One thing I did have to give up was hockey, while I was at College many years ago, as running around in the afternoon guaranteed I would wheeze all night.... not good when you are trying to impress a BF!!!!

bagitha Fri 13-Jan-12 12:17:21

Wrestled with a double ladder
Trying to separate the two bits
Because I only needed one.
Gave up and hauled another down
So I could adjust the 'mode' —
That's the time on the clock
To you and me! —
On our outdoor max/min thermometer
Which was resetting twelve hours out
And is out of reach but more sheltered
Than the last one which, though waterproof
(they said), let in water. hmm
It was hurricane water — penetrating.
Thought I might need a ladder to rescue a hen
Stuck in a tree, but she unstuck herself.
Then I went to build my compost fence.
Started small, two or three metres in length,
Half a metre high. It's only to hold in
More compost!
Stuffed it with dead gorse,
Rowan twigs blown off in
That gale (or several!),
And fern that has flopped
And looks messy.
My joints and my chest ache a bit now,
As they do,
But that Sun and that Air
Was glorious.

jingl Fri 13-Jan-12 12:18:21

The sun is sex lovely today.

Butternut Fri 13-Jan-12 13:03:23

grin

supernana Fri 13-Jan-12 13:04:59

bagitha Reading your amazing word picture tired me out.
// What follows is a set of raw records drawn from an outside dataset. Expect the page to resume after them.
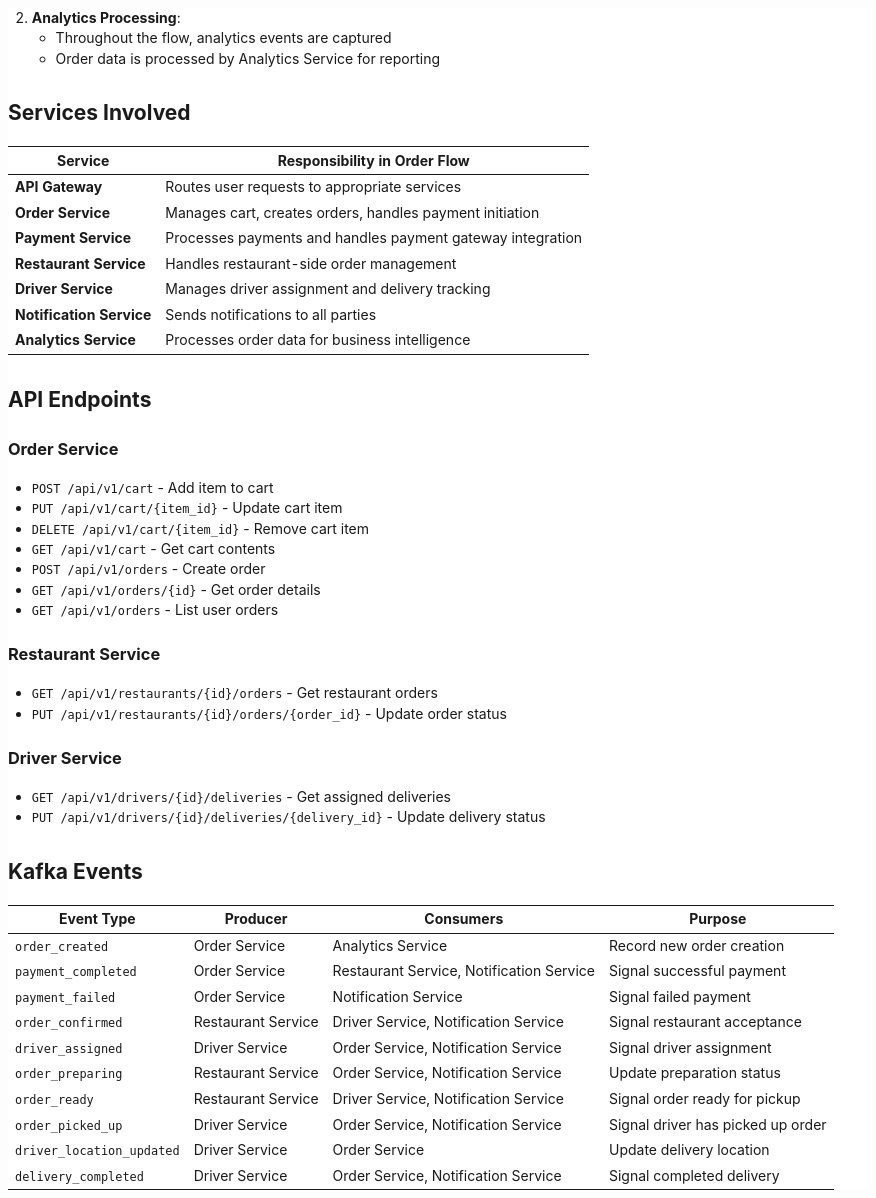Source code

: 2. **Analytics Processing**:
   - Throughout the flow, analytics events are captured
   - Order data is processed by Analytics Service for reporting

## Services Involved

| Service | Responsibility in Order Flow |
|---------|------------------------------|
| **API Gateway** | Routes user requests to appropriate services |
| **Order Service** | Manages cart, creates orders, handles payment initiation |
| **Payment Service** | Processes payments and handles payment gateway integration |
| **Restaurant Service** | Handles restaurant-side order management |
| **Driver Service** | Manages driver assignment and delivery tracking |
| **Notification Service** | Sends notifications to all parties |
| **Analytics Service** | Processes order data for business intelligence |

## API Endpoints

### Order Service
- `POST /api/v1/cart` - Add item to cart
- `PUT /api/v1/cart/{item_id}` - Update cart item
- `DELETE /api/v1/cart/{item_id}` - Remove cart item
- `GET /api/v1/cart` - Get cart contents
- `POST /api/v1/orders` - Create order
- `GET /api/v1/orders/{id}` - Get order details
- `GET /api/v1/orders` - List user orders

### Restaurant Service
- `GET /api/v1/restaurants/{id}/orders` - Get restaurant orders
- `PUT /api/v1/restaurants/{id}/orders/{order_id}` - Update order status

### Driver Service
- `GET /api/v1/drivers/{id}/deliveries` - Get assigned deliveries
- `PUT /api/v1/drivers/{id}/deliveries/{delivery_id}` - Update delivery status

## Kafka Events

| Event Type | Producer | Consumers | Purpose |
|------------|----------|-----------|---------|
| `order_created` | Order Service | Analytics Service | Record new order creation |
| `payment_completed` | Order Service | Restaurant Service, Notification Service | Signal successful payment |
| `payment_failed` | Order Service | Notification Service | Signal failed payment |
| `order_confirmed` | Restaurant Service | Driver Service, Notification Service | Signal restaurant acceptance |
| `driver_assigned` | Driver Service | Order Service, Notification Service | Signal driver assignment |
| `order_preparing` | Restaurant Service | Order Service, Notification Service | Update preparation status |
| `order_ready` | Restaurant Service | Driver Service, Notification Service | Signal order ready for pickup |
| `order_picked_up` | Driver Service | Order Service, Notification Service | Signal driver has picked up order |
| `driver_location_updated` | Driver Service | Order Service | Update delivery location |
| `delivery_completed` | Driver Service | Order Service, Notification Service | Signal completed delivery |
You certainly are made of stern stuff...smile

A heron stands statue-still
On the shell scattered shore -
Rooted by his reflection
It scans the pebbled pool.
The sea is baby blue
Barely a ruffle or ripple to
Scar it's perfect calm.

Butternut Fri 13-Jan-12 13:07:02

That's lovely, supernana - cool and refreshing with a chilled-out heron. smile

supernana Fri 13-Jan-12 13:08:37

Butter Nothing seems to stress a heron smile

bagitha Fri 13-Jan-12 13:23:06

I was in search mode for a while looking for butty's reference to the sparrows eating bird cherry blossom. Found it on here. We get bullfinches that eat the flower buds off our wild plum tree before they even open. They visit specially for that feast. smile

super, Ted Hughes's description of thrushes hunting (in the eponymous poem) always reminds me of herons too, and so herons always remind me of thrushes.
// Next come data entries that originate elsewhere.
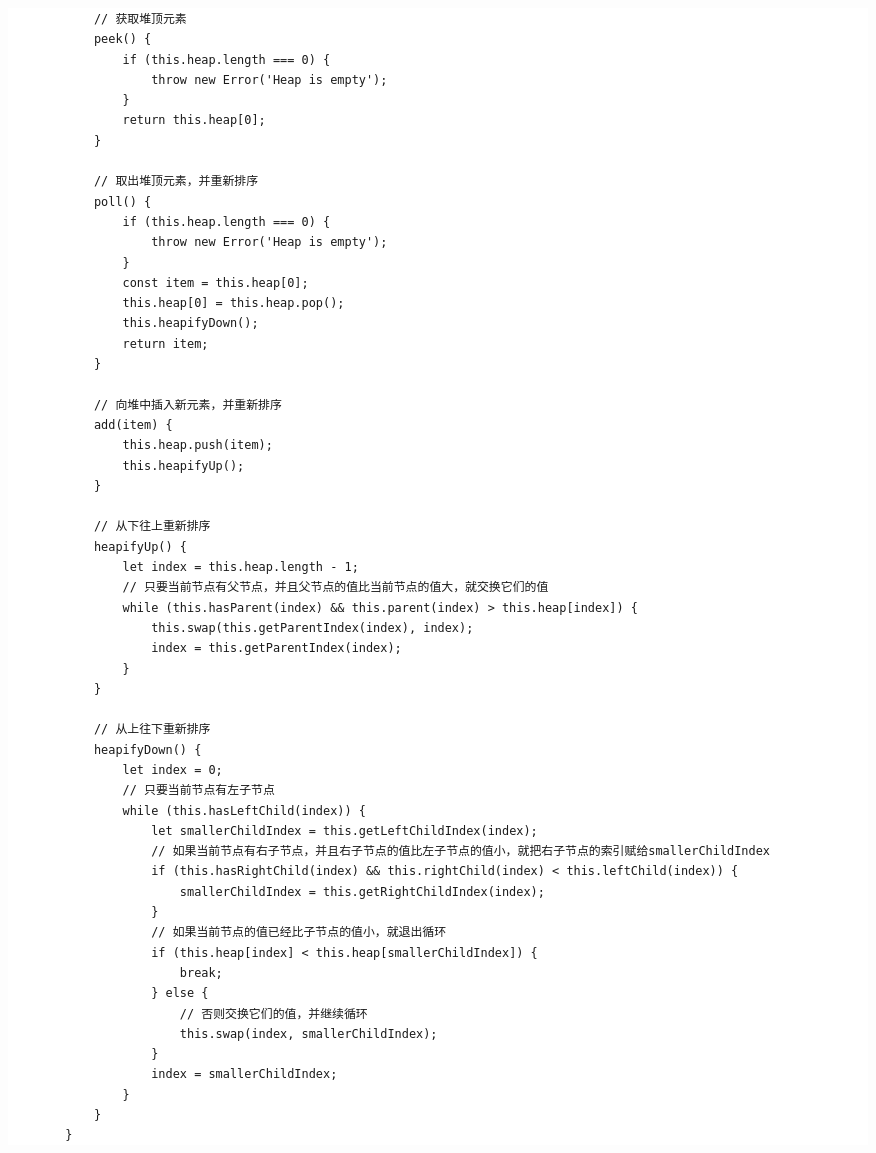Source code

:                 // 获取堆顶元素
                peek() {
                    if (this.heap.length === 0) {
                        throw new Error('Heap is empty');
                    }
                    return this.heap[0];
                }
            
                // 取出堆顶元素，并重新排序
                poll() {
                    if (this.heap.length === 0) {
                        throw new Error('Heap is empty');
                    }
                    const item = this.heap[0];
                    this.heap[0] = this.heap.pop();
                    this.heapifyDown();
                    return item;
                }
            
                // 向堆中插入新元素，并重新排序
                add(item) {
                    this.heap.push(item);
                    this.heapifyUp();
                }
            
                // 从下往上重新排序
                heapifyUp() {
                    let index = this.heap.length - 1;
                    // 只要当前节点有父节点，并且父节点的值比当前节点的值大，就交换它们的值
                    while (this.hasParent(index) && this.parent(index) > this.heap[index]) {
                        this.swap(this.getParentIndex(index), index);
                        index = this.getParentIndex(index);
                    }
                }
            
                // 从上往下重新排序
                heapifyDown() {
                    let index = 0;
                    // 只要当前节点有左子节点
                    while (this.hasLeftChild(index)) {
                        let smallerChildIndex = this.getLeftChildIndex(index);
                        // 如果当前节点有右子节点，并且右子节点的值比左子节点的值小，就把右子节点的索引赋给smallerChildIndex
                        if (this.hasRightChild(index) && this.rightChild(index) < this.leftChild(index)) {
                            smallerChildIndex = this.getRightChildIndex(index);
                        }
                        // 如果当前节点的值已经比子节点的值小，就退出循环
                        if (this.heap[index] < this.heap[smallerChildIndex]) {
                            break;
                        } else {
                            // 否则交换它们的值，并继续循环
                            this.swap(index, smallerChildIndex);
                        }
                        index = smallerChildIndex;
                    }
                }
            }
Is that usage of eponymous correct?

JessM Fri 13-Jan-12 13:27:48

i 'tink so.
Is that a kind of surreal one-line work of art jingl ?

Annobel Fri 13-Jan-12 13:34:46

Bags, your energy astounds me! Hope you are none the worse for your exertions.

super, what a lovely little picture of the heron. I really like your use of alliteration too. Brilliant!

jeni Fri 13-Jan-12 13:43:20

Does anyone remember poem called (I think) the darkling thrush. I think it has a line about" bindweed scores the darkening sky?"

supernana Fri 13-Jan-12 13:48:04

Bagitha I haven't that particular poem in my book. But I reckon you reckon right! smile Are you feeling better? I do not like to hear otherwise x

Annobel Fri 13-Jan-12 13:48:09

One of my favourite poems, jeni
The tangled bine-stems scored the sky
Like strings of broken lyres

I might be in a minority but I like Hardy's poetry. Wish I had the vision to write like that! Or like super and bags and butter, for that matter.

Butternut Fri 13-Jan-12 13:51:44

Ah, bagitha, nothing beats invigorating cool air with a lovely drop of sunshine. Enough to put anyone in the 'mode' for poetry?

Am I right?

Annobel Fri 13-Jan-12 13:54:57

Very 'modish' bags

jeni Fri 13-Jan-12 14:01:16

annobel ah! Hardy. Now I know who by i can look it up haven't read it since I was 12. I used to write poetry but haven't for years, perhaps it's something I should try again? Thanks annobel

jingl Fri 13-Jan-12 14:03:15

Hardy is very good - if you're already in the mood for suicide.

bagitha Fri 13-Jan-12 14:22:28

The guessers are right! smile It's rather fun game, butty; let's do it again another day.

Yes, thank you, super, so far so good (enough) today. Maybe it was the hedge dust yesterday. I never know as half the time it's exercise-induced, and sometimes just a change in atmospheric pressure is enough to set things off. Crazy.